> [INSTRUCTIONS TO FOLLOW]:
Copy the material starting at the line that has "right shoulder: (181, 256, -11)" and stopping after the line that has "left hip: (722, 438, 3)", but swap "centimetres" for "centimeters" and change nothing else. Leave the pictures out of your answer.

Top of RECORD EXTRACTS

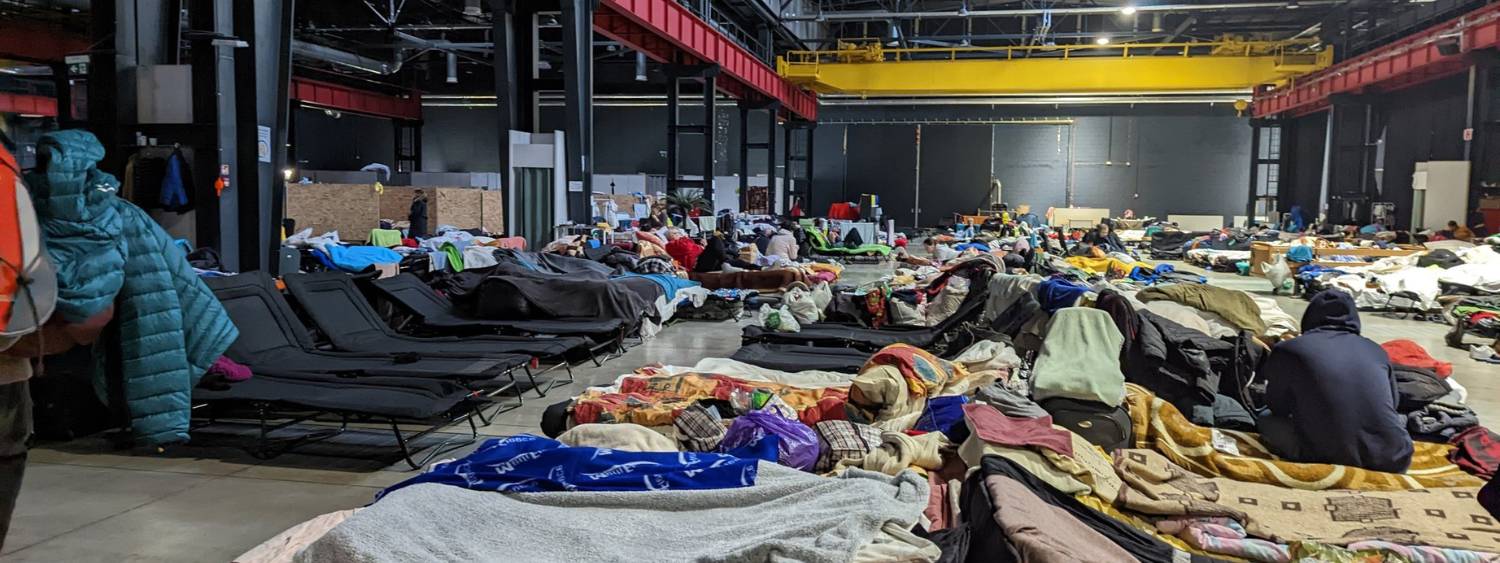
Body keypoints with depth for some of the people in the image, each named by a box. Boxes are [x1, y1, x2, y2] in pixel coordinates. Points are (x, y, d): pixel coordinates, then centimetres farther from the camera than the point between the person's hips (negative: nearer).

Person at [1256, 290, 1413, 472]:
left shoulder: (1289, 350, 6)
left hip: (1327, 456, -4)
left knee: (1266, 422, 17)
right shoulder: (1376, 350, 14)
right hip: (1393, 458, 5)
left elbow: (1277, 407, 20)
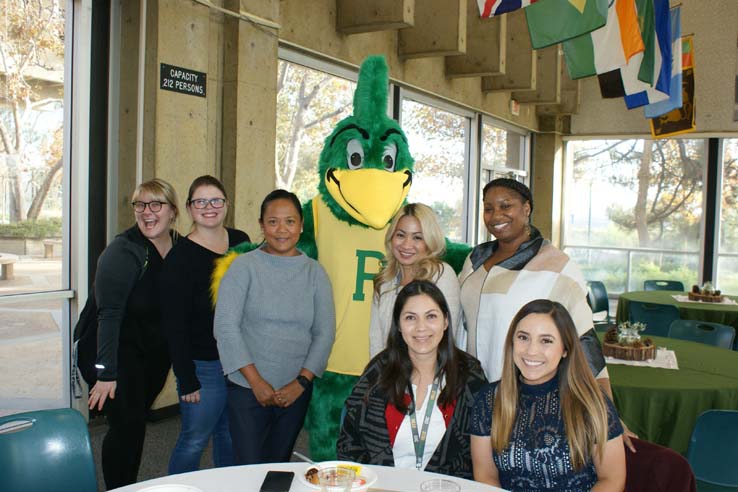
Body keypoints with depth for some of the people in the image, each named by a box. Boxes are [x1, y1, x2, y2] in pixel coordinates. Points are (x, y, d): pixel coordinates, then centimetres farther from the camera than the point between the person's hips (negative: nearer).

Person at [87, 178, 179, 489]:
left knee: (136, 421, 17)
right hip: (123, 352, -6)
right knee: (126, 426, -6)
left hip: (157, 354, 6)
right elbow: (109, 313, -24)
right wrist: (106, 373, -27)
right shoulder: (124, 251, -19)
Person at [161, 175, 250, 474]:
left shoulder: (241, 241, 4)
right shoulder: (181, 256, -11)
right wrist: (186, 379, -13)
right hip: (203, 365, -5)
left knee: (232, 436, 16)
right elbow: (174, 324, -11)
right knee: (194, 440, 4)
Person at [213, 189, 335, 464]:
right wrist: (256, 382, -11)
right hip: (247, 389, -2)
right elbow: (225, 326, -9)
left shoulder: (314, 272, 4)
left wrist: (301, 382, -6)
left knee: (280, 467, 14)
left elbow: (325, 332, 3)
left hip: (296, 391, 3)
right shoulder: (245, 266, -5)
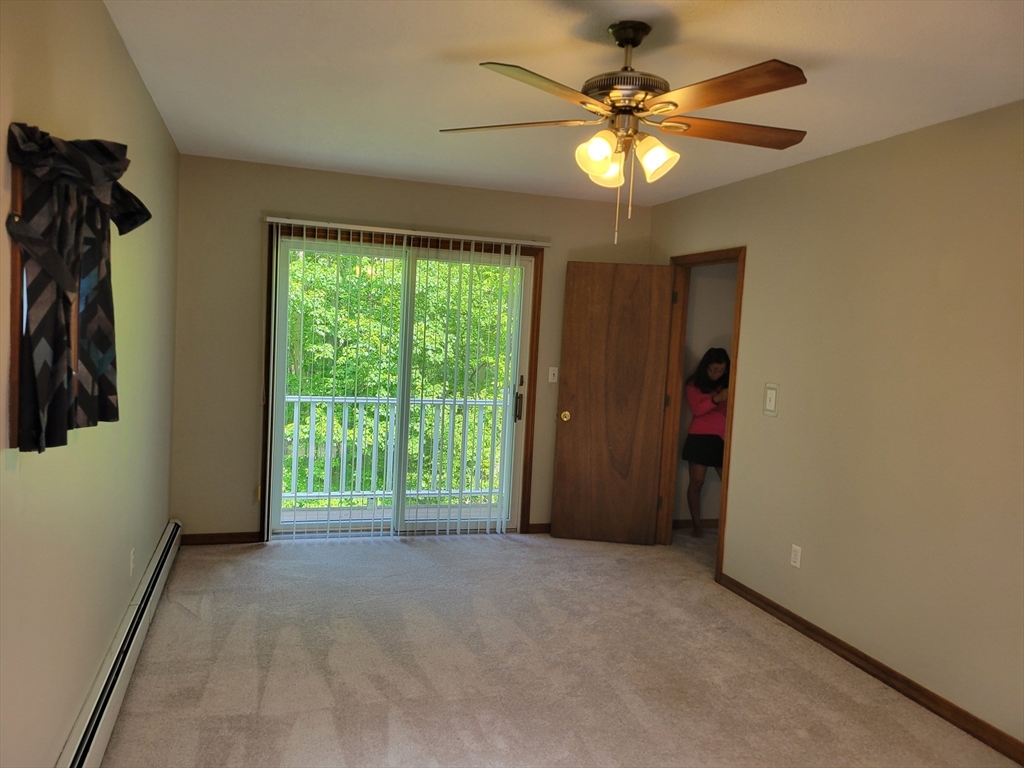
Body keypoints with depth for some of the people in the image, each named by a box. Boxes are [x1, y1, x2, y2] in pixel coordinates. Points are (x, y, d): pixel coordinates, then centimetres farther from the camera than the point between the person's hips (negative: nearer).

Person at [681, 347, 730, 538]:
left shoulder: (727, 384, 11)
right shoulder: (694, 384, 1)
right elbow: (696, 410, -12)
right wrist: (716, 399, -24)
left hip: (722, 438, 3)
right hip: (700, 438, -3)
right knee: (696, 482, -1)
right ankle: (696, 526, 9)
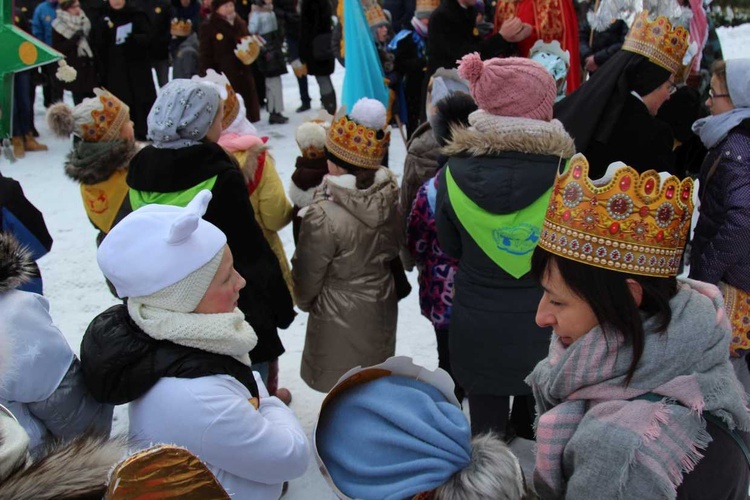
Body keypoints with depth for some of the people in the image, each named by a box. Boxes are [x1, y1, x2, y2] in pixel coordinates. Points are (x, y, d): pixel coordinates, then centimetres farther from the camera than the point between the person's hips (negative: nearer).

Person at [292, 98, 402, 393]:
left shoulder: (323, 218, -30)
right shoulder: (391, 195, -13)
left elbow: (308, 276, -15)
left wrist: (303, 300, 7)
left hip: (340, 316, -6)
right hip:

Bottom of RECORD EXTRACTS

> [RESULT FOR THIS TASK]:
right shoulder: (181, 256, -11)
right wrist: (186, 379, -13)
right hip: (203, 365, -5)
left knee: (232, 436, 16)
right elbow: (174, 324, -11)
right knee: (194, 440, 4)
Person at [213, 189, 335, 464]:
right wrist: (256, 382, -11)
right hip: (247, 389, -2)
right elbow: (225, 326, -9)
left shoulder: (314, 272, 4)
left wrist: (301, 382, -6)
left knee: (280, 467, 14)
left elbow: (325, 332, 3)
left hip: (296, 391, 3)
right shoulder: (245, 266, -5)
Body keypoints with depth for some of the people in the image, each named by a box. Boxes are [x1, y1, x2, y2] in pixel coordinates. Points are (x, y, d): pixel coordinates, then centimeters farther from the camera than the point between the person's hips (negative: nearer).

Person at [681, 347, 730, 538]:
left shoulder: (727, 384, 11)
right shoulder: (694, 384, 1)
right elbow: (696, 410, -12)
right wrist: (716, 399, -24)
left hip: (722, 438, 3)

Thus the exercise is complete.